Jim Nottingham, director of switching in Northern Maryland for Chesapeake & Potomac Telephone Co., says trying to find the culprit to Wednesday's massive phone outage is a bit like "caring for a sick child. You want to stay up until it's well, hold its hand, take its temperature, do whatever you have to do to make it better."
By most estimates, that could take a while.
Five days after the worst outage in C&P's history, technicians still don't know what caused the local phone networks in Maryland, Washington, Virginia and West Virginia to overload and shut down.
By week's end, a malfunctioning circuit board in a Baltimore computer was being blamed for triggering the massive outage. But technicians still can't explain why the chain of events that followed left up to 5 million customers across the region without phone service.
Bell Atlantic Corp., the corporate parent of C&P, assembled a task force of more than 200 technicians from across the country to try to figure out an answer to that problem. As of yesterday, there was talk of bolstering those ranks further with technical experts from New Zealand Telcom, the local phone company New Zealand Bell Atlantic purchased last year.
Mr. Nottingham, a member of that task force, said he plans to RTC meet with about a dozen technical experts today from across the region to go over reams of computer printouts that detail the events that immediately preceded and followed the breakdown.

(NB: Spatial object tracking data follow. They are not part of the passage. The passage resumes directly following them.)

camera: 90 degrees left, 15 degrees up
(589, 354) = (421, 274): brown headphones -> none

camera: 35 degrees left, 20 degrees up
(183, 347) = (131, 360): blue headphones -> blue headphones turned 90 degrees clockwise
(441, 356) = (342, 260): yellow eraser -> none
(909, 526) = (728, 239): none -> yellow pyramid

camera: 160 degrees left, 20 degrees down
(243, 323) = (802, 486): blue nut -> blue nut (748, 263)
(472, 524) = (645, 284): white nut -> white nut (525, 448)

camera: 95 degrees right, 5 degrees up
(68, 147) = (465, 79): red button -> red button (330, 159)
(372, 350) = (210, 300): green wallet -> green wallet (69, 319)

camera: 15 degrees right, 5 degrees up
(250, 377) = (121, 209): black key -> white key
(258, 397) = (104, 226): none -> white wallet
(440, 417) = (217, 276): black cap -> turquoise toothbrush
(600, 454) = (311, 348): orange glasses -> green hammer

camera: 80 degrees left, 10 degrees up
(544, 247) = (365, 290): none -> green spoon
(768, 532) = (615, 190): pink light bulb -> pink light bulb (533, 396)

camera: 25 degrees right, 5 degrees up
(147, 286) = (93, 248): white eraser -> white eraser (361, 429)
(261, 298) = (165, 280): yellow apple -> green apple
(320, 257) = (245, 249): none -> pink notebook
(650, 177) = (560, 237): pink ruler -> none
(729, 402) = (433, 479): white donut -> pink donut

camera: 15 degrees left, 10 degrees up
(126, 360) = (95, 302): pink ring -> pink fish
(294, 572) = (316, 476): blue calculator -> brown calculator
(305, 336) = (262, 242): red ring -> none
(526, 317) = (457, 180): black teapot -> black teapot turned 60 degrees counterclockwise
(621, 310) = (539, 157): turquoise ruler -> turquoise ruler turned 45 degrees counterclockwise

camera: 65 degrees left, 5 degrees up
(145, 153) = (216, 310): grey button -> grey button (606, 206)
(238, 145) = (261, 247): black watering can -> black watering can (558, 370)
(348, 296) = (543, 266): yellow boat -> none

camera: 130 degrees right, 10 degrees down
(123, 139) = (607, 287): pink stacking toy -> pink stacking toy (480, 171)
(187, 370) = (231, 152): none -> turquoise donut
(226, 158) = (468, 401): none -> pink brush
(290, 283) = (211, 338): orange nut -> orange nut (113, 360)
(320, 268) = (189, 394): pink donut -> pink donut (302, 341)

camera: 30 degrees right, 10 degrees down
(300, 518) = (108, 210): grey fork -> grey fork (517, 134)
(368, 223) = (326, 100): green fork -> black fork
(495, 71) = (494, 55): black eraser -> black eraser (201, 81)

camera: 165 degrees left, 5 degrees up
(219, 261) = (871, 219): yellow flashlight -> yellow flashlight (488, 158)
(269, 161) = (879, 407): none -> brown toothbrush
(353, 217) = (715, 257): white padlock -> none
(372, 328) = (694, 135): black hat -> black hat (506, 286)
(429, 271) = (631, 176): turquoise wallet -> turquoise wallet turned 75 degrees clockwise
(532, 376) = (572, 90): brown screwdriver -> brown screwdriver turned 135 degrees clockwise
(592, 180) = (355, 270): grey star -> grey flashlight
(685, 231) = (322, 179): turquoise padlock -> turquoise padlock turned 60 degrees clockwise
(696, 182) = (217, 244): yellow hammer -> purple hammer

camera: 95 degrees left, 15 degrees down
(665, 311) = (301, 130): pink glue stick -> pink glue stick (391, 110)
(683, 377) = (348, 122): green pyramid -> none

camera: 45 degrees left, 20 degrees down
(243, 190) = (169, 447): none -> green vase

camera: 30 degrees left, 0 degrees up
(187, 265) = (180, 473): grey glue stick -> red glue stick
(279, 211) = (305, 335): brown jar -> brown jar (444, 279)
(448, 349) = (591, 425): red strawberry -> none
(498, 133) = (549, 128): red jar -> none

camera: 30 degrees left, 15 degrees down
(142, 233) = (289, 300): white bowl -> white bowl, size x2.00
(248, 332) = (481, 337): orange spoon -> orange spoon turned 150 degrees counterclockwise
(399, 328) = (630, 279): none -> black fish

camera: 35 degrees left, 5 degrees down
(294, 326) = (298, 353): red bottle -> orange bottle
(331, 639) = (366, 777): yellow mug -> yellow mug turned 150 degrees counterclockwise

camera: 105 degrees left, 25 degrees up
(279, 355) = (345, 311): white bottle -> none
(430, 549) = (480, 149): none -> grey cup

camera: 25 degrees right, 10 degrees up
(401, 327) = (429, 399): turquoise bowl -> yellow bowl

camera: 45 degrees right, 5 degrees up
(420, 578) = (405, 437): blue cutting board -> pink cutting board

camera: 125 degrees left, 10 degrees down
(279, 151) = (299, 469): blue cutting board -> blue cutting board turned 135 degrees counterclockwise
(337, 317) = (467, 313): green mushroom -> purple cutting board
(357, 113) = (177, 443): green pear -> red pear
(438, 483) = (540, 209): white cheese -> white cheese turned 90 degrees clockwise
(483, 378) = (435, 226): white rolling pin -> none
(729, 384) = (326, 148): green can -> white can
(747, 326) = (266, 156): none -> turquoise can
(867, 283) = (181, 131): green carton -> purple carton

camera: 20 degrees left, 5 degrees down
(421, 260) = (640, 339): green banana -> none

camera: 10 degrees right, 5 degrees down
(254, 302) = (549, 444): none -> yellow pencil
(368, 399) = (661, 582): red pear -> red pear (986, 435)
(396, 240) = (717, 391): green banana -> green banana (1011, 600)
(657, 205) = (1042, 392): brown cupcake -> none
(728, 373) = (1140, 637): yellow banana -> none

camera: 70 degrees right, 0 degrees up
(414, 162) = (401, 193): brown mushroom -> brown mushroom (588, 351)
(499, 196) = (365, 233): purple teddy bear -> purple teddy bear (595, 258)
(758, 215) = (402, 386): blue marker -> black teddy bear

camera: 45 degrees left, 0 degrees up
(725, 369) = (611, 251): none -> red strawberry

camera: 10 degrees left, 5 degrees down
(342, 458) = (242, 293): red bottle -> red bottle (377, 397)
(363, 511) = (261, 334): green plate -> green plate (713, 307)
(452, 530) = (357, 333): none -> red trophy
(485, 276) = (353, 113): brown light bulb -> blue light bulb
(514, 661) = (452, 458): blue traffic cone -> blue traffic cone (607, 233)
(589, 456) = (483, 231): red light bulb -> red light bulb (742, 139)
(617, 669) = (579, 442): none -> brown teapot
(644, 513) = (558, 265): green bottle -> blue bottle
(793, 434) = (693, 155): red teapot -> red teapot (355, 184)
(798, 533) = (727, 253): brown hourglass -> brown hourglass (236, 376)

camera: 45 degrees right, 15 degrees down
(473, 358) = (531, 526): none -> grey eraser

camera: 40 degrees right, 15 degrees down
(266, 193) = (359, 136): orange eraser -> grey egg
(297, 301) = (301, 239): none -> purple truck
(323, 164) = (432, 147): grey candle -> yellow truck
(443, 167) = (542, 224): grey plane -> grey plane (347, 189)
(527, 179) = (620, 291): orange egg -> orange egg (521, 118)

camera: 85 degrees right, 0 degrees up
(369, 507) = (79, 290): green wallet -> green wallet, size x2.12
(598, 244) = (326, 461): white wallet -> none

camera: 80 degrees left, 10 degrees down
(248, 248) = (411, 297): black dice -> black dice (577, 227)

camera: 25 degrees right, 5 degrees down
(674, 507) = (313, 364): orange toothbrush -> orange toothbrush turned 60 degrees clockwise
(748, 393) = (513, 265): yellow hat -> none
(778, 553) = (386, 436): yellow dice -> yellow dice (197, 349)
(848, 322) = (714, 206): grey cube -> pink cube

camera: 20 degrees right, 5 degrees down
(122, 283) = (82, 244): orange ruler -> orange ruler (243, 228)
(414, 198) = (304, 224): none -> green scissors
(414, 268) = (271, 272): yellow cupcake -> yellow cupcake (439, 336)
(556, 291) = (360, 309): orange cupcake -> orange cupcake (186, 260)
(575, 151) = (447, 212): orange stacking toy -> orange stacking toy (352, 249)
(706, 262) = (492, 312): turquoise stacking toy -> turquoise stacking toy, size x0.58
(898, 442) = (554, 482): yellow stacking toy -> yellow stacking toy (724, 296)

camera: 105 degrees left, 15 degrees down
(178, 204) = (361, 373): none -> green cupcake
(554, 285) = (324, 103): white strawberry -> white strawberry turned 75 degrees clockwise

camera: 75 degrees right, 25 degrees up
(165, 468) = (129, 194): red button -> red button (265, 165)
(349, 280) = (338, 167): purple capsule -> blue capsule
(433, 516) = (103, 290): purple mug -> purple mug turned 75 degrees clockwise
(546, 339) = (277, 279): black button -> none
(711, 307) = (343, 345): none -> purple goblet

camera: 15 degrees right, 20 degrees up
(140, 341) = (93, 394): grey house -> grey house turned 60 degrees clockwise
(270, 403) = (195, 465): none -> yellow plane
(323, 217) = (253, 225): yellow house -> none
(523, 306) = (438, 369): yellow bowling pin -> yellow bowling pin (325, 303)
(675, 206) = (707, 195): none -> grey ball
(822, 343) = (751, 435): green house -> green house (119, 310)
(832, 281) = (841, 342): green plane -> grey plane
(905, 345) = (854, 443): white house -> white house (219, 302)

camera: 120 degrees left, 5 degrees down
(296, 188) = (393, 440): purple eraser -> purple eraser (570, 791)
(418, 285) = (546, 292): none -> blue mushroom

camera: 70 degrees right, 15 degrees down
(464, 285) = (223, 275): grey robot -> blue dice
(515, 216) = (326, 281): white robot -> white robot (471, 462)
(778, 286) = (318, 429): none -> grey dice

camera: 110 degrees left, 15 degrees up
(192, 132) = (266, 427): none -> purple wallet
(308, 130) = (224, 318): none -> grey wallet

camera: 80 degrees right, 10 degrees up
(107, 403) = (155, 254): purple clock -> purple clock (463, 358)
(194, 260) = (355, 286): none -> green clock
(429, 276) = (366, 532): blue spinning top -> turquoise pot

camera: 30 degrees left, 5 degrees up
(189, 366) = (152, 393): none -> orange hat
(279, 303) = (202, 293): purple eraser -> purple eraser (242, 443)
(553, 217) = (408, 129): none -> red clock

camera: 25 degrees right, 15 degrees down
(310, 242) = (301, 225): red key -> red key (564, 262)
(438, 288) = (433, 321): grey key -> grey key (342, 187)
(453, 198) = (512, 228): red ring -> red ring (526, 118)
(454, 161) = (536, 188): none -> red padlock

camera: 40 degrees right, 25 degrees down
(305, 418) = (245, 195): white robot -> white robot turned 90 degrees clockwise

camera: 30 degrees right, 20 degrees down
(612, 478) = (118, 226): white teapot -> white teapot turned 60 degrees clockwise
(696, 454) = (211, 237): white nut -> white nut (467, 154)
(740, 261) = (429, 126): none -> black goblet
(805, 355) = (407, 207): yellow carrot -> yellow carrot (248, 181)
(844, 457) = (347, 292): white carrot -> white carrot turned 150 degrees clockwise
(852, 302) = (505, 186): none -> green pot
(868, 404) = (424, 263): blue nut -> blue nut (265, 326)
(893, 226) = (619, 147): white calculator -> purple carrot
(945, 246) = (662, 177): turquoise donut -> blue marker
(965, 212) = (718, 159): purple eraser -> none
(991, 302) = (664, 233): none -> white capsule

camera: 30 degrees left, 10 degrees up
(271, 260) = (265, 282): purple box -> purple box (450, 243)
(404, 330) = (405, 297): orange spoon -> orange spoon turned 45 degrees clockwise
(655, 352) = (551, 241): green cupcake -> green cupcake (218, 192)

According to Mr. Nottingham, getting all the computer printouts from those few hours took almost three hours to print out Friday.
"I won't know how much paper we have to look at until I get there, but it's a lot," he said.
At today's meeting, scheduled to be held at a C&P site in Hunt Valley, Mr. Nottingham and his colleagues plan to sequester themselves in a conference room and, armed with red pens and plenty of coffee on hand, begin the tedious task of trying to figure out what led to Wednesday's catastrophic breakdown.
That means sifting through thousands of lines of computer messages See C&P, 8C, Col. 4C&P, from 1Cfor any clues that will lead them to the culprit of the breakdown. By isolating possible clues for discussion, the group hopes to try to piece together, second by second, Wednesday's events.
Computer messages -- which are the internal communicationthat computers send each other to confirm that everything is functioning properly -- resemble gibberish to the untrained eye -- a series of numbers, punctuation marks and acronyms that sometimes send even veterans like Mr. Nottingham back to the manual for translations.
Not surprisingly, the task of wading through codes can often be slow, tedious and stressful. The difficulty of isolating electronic aberrations on paper is only compounded when the problem, like that Wednesday, is spread among four calling regions, four master computers and hundreds of electronic switches.
"It's been a long and hard process," said Mr. Nottingham yesterday as he headed, yet again, back into his office. "But you have to analyze each, individual thing if you want to get the total picture."
The only problem is, C&P may never get the total picture.
According to Philip Freedenberg, president of Federal Engineering Inc., the sophisticated nature of C&P's network -- comprising master computers that tell electronic switches how to route and sort calls -- makes it extremely difficult to diagnose a problem like the one that occurred Wednesday.
The reason: Technicians basically have to reassemble the set of circumstances that led up to the breakdown to look for clues about what happened, much like an investigator has to try to reassemble a crime scene after it has taken place.
For a network of C&P's size, the circumstances and combinations of circumstances that possibly caused the outage could number in the millions, leading technicians into a protracted guessing game with computer codes, glitches and intangibles -- such as power surges or an unusual set of calling patterns -- that may or may not be easily uncovered.
"I'm not surprised C&P can't pinpoint it," Mr. Freedenberg said. "They may never pinpoint it, and that's the scary part, because there's no guarantee that there's not another bug in it somewhere else that will send it off into never-never land a week or month from now."
According to Kenneth Pitt, a Bell Atlantic spokesman, steps have already been taken to make sure that Wednesday's performance isn't duplicated any time soon. But he acknowledges there's no guaranteeing that outages won't occur the future, an inherent risk of using state-of-the-art technologies.
"We're going into new areas of technology, and we're apparently learning as we go," he said.